Delle solite strade, dei soliti
odori, delle stesse voci di sempre, delle notti passate a pensare e pensare,
dei soliti jeans, delle solite persone.
Stanca del tempo che passa e di
dovergli correre dietro senza mai rallentare, di chi se ne va per sempre, di
chi rimane ma non è più lo stesso di prima.
Delle solite canzoni, tristi e
malinconiche, e di piangere lacrime assai salate per dei sogni troppo dolci.
Stanca dei segreti, di dovermene
stare zitta e tenermi tutto dentro, di chiedere scusa anche quando non è colpa
mia, di dover seguire regole che né comprendo né condivido.
Delle persone noiose, di quelle che
non gioiscono né danzano mai, delle banalità, delle frasi scontate e delle scelte
prevedibili.
Di lui, della sua voce, del suo modo
di camminare, del suo credersi migliore e convincere anche me, di immaginare ciò che mai
saremo.
Ero stanca di dovermi sempre
mantenere in equilibrio su una corda che si rimpiccioliva sempre più,
nonostante i pugni e le spinte, e non poter cadere mai.
Volevo solo vivere, ridere, ballare,
scrivere, viaggiare; volevo trovare del colore in mezzo a tutto quel grigio.

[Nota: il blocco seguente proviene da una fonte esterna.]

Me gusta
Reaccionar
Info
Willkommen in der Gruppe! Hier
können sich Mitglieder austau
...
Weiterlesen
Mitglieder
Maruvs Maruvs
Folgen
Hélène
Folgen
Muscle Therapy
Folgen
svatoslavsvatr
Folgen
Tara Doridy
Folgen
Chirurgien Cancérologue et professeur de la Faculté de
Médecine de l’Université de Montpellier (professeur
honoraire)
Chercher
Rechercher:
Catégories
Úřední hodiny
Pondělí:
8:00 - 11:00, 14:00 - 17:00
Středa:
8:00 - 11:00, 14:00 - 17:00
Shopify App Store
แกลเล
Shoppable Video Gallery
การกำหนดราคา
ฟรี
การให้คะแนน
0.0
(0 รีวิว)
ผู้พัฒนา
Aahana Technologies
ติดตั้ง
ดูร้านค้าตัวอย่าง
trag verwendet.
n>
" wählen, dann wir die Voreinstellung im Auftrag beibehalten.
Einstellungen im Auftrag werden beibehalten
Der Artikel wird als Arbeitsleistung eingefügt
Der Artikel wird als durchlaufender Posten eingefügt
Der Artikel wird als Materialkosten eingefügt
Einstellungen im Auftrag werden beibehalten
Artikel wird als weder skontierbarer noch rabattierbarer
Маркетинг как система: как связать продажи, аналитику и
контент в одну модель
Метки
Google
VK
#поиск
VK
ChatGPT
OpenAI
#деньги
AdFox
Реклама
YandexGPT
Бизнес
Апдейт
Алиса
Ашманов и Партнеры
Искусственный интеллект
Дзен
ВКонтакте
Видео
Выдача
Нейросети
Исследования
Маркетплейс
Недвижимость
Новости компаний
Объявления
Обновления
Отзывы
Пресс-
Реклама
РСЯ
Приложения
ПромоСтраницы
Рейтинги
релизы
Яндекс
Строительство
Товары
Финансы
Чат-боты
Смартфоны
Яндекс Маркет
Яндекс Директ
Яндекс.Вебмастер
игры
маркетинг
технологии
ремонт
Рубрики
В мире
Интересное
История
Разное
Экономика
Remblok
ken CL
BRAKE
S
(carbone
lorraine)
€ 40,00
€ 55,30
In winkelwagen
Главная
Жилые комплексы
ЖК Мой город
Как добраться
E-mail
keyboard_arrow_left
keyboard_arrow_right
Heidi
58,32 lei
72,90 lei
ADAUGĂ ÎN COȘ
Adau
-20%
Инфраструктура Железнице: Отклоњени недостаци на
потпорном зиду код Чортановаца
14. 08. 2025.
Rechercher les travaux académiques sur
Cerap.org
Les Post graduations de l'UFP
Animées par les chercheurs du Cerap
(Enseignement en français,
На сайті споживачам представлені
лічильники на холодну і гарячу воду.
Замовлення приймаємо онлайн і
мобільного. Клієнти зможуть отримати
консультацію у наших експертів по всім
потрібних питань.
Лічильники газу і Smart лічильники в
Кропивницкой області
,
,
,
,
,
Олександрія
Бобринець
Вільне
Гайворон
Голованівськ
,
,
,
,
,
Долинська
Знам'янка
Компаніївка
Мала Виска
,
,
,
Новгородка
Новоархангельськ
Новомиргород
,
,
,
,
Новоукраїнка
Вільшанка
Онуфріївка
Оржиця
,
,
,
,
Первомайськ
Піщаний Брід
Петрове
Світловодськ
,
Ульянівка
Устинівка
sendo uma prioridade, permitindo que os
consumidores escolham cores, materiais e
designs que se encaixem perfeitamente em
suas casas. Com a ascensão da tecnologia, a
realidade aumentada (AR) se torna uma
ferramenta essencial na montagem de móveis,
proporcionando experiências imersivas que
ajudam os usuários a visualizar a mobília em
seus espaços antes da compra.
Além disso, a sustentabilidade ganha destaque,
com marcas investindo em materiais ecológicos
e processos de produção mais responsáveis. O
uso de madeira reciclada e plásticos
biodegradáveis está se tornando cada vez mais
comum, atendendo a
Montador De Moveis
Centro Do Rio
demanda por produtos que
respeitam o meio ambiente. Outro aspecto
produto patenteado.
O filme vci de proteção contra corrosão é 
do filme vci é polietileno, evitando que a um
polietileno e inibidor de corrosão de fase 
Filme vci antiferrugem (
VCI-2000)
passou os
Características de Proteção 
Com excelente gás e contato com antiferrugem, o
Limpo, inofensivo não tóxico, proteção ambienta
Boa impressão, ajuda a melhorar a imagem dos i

Invece mi ritrovai imprigionata in un
limbo di eterna apatia, monotonia, indifferenza: un infinito gelo che mi uccideva
lentamente.
Ero convinta di non poter mai provare
la sensazione di vivere davvero, di non raggiungere il mio nirvana, di non riuscire
a colorare il mio mondo.
Mi sentivo come una lucciola
intrappolata in un barattolo: non importava quanto fossi forte e luminosa, se
nessuno si fosse affrettato ad aprire il coperchio, mi sarei spenta per sempre.